The court agreed to take the case in February after the U.S. Court of Appeals for the District of Columbia Circuit panel ruled against an immunity claim Trump had asserted to shield himself from special counsel Jack Smith’s 2020 election case. Trump has contended that presidential immunity is necessary to ensure that presidents are able to do their jobs without fear of political retaliation. 

“If a President does not have Immunity, the Opposing Party, during his/her term in Office, can extort and blackmail the President by saying that, ‘if you don’t give us everything we want, we will Indict you for things you did while in Office,’ even if everything done was totally Legal and Appropriate. That would be the end of the Presidency, and our Country, as we know it, and is just one of the many Traps there would be for a President without Presidential Immunity,” Trump posted on Truth Social last Friday. 

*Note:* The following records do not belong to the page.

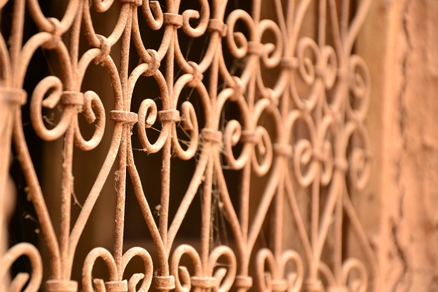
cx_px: 219
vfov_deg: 8.7
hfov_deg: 13.0
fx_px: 1916
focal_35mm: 158
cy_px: 146
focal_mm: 105
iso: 800
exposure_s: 1/250
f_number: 5.6
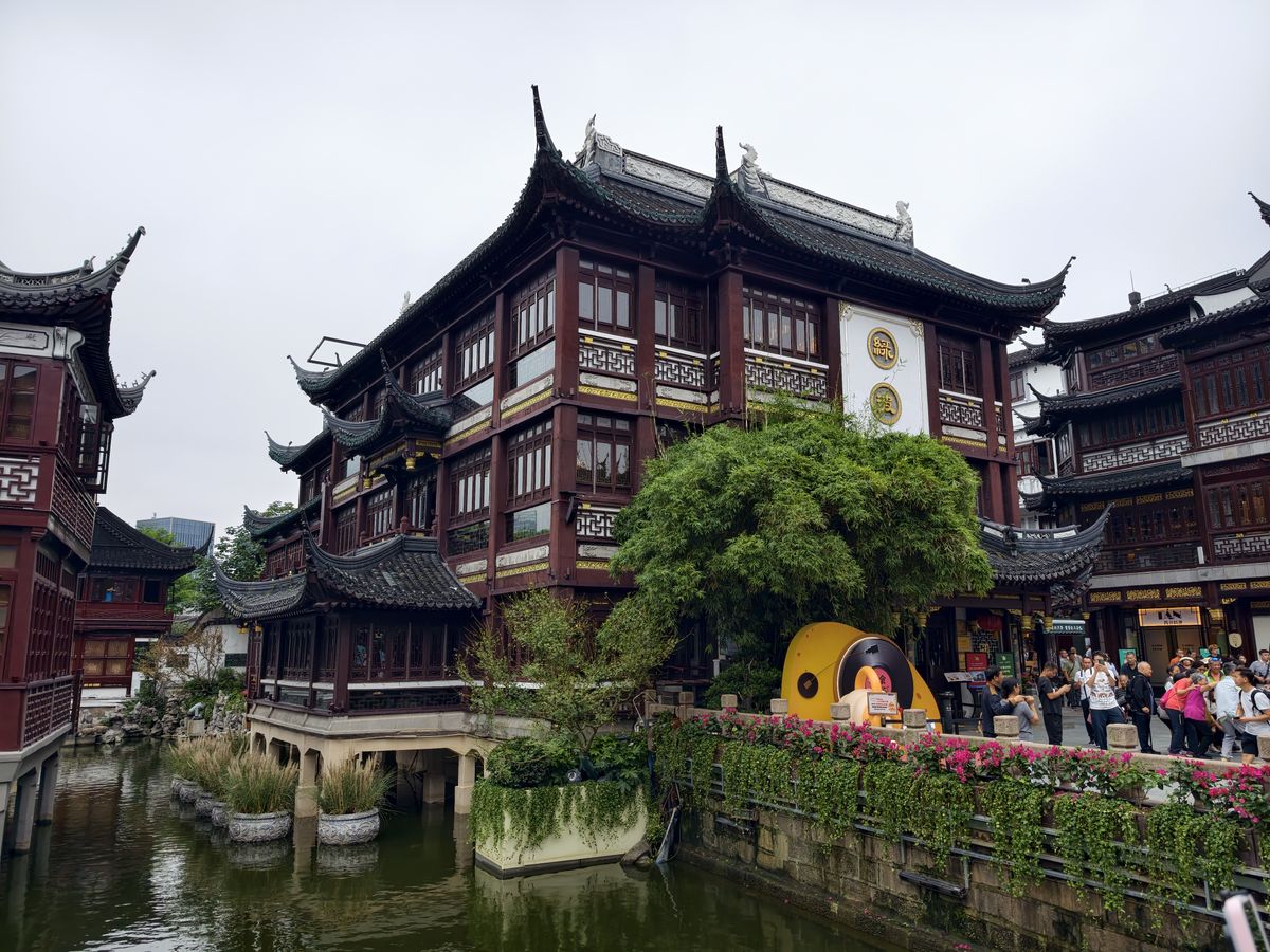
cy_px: 476
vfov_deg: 56.8
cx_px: 635
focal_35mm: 24
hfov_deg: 71.6
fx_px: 881
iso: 71
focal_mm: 7
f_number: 1.57
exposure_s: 1/501
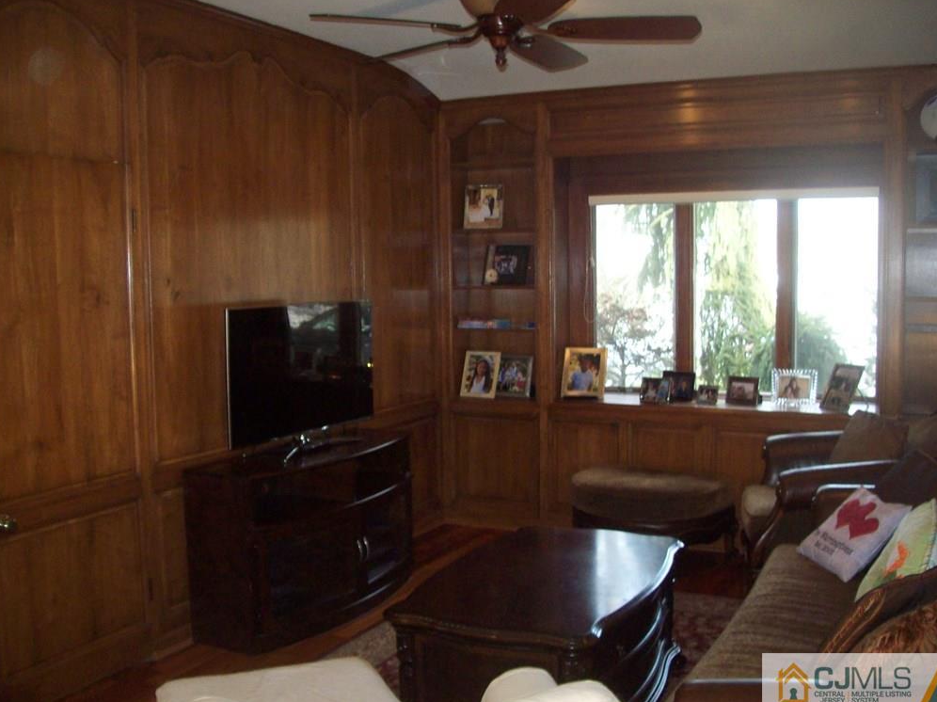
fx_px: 1001
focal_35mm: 37
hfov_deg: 50.2
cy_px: 351
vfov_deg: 38.6
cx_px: 472
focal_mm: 6
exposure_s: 1/64
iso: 200
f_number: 2.7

“Obama, Bush, and soon, Crooked Joe Biden, would all be in BIG TROUBLE. If a President doesn’t have IMMUNITY, he/she will be nothing more than a ‘Ceremonial’ President, rarely having the courage to do what has to be done for our Country,” the former president added. “This is not what the Founders had in mind! Protect Presidential Immunity.”

The Supreme Court will hear arguments on “whether and if so to what extent does a former president enjoy presidential immunity from criminal prosecution for conduct alleged to involve official acts during his tenure in office.”

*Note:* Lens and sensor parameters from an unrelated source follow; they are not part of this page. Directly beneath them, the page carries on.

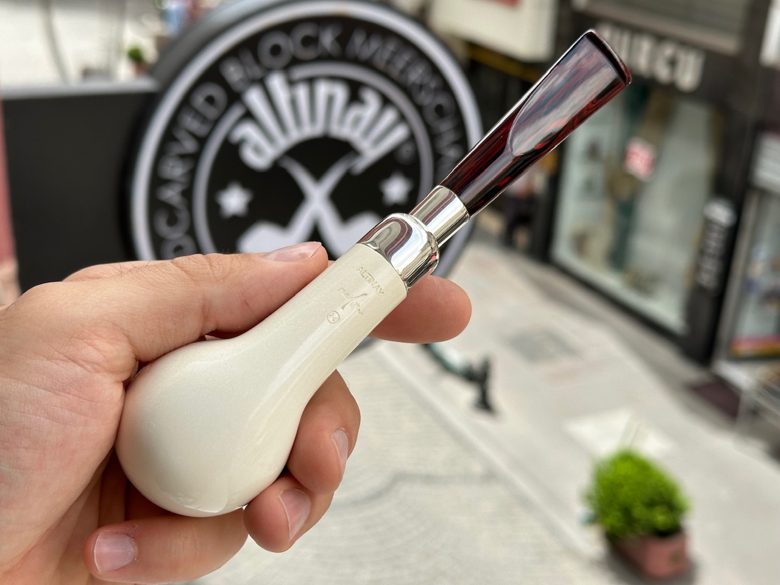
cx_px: 390
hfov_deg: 39.7
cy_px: 292
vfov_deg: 30.3
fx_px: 1082
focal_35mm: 48
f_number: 1.78
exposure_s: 1/1323
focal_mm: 6.86
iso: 64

The former president has been blocked from attending the Supreme Court arguments because a judge has ordered that he must stay in New York for his trial over alleged payments made to porn actress Stormy Daniels. 

 

“A president has to have immunity,” Trump said Thursday morning outside of the courtroom for Bragg’s case. “If you don’t have immunity, you just have a ceremonial president.”

Smith, who accused Trump of engaging in an illegal effort to challenge the outcome of the 2020 election, previously hoped the Supreme Court would weigh in on the issue in December, hoping to fast-track the case. The Supreme Court denied that effort, and its decision to hear the case in April will likely make it difficult for a trial to be scheduled prior to the 2024 presidential election if they rule against Trump. 

 

Trump is represented by D. John Sauer, who was previously Missouri’s Solicitor General and Deputy Attorney General for special litigation in Missouri. Sauer also clerked for former conservative Supreme Court Justice Antonin Scalia. 

Former U.S. Deputy Solicitor General Michael R. Dreeben, who was part of Smith’s team that investigated Trump over the 2020 election charges, will argue against Trump’s assertion of presidential immunity. Dreeben was also part of special counsel Robert Mueller’s probe into whether Trump’s 2016 presidential campaign conspired with Russia to influence the election.